Exercise task.
Reproduce, word for word, the entire passage below on the relics shown to travelers in Switzerland.

Document text.
__________________________________________________
Nothing can be more stupid than the descent of the Rhine to Mayence

ONE is constantly shown choice relics in passing through Switzerland, as well as in passing over Italy. Some, doubtless, are genuine, but which are so is the trouble. Thus, at Lucerne, in the public archives, I was shown the very sword William
Tell was accustomed to swing before him in battle, and the very cross-bow from which he hurled the bolt into the tyrant’s bosom. Both, however, are apocryphal. I forgot to mention, by the way, that these old Swiss cross-bows are not our Indian bows, but what school-boys call cross-guns. The bow, frequently made of steel, is fastened to a stock, and the arrow is launched along a groove. The bows of many of these are so stiff that it was with difficulty I could make them spring at all with my utmost strength. I might as well have pulled on a bar of iron. The stiffest of them even the strong-limbed mountaineer could not span with his unaided strength, and was compelled to have cog wheels and a small crank attached to the stock, by winding which he was enabled to spring the bow. He thus accumulated tremendous force on the arrow, and when it was dismissed it went with the speed and power of a bullet. At Basle there is a large collection of relics, made by a private gentleman, who has sunk his fortune in it. Among other things are Bonaparte’s robe worked by Josephine, in which he was crowned at Milan, and a neat rose-wood dressing case of the Empress, containing fifty secret drawers.
__________________________________________________
Given information.
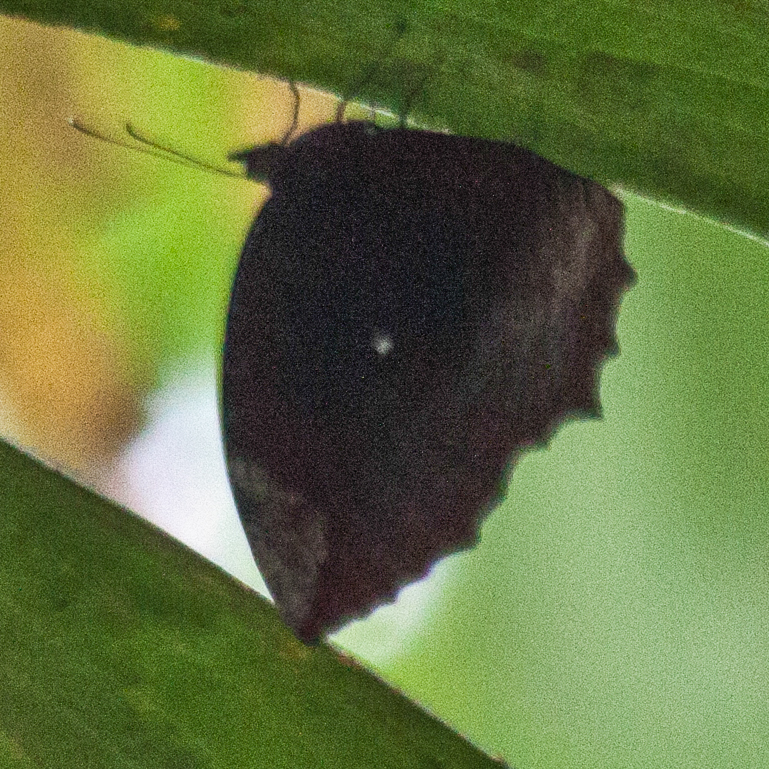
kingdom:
__________________________________________________
Exercise answer.
Nothing can be more stupid than the descent of the Rhine to Mayence

ONE is constantly shown choice relics in passing through Switzerland, as well as in passing over Italy. Some, doubtless, are genuine, but which are so is the trouble. Thus, at Lucerne, in the public archives, I was shown the very sword William
Tell was accustomed to swing before him in battle, and the very cross-bow from which he hurled the bolt into the tyrant’s bosom. Both, however, are apocryphal. I forgot to mention, by the way, that these old Swiss cross-bows are not our Indian bows, but what school-boys call cross-guns. The bow, frequently made of steel, is fastened to a stock, and the arrow is launched along a groove. The bows of many of these are so stiff that it was with difficulty I could make them spring at all with my utmost strength. I might as well have pulled on a bar of iron. The stiffest of them even the strong-limbed mountaineer could not span with his unaided strength, and was compelled to have cog wheels and a small crank attached to the stock, by winding which he was enabled to spring the bow. He thus accumulated tremendous force on the arrow, and when it was dismissed it went with the speed and power of a bullet. At Basle there is a large collection of relics, made by a private gentleman, who has sunk his fortune in it. Among other things are Bonaparte’s robe worked by Josephine, in which he was crowned at Milan, and a neat rose-wood dressing case of the Empress, containing fifty secret drawers.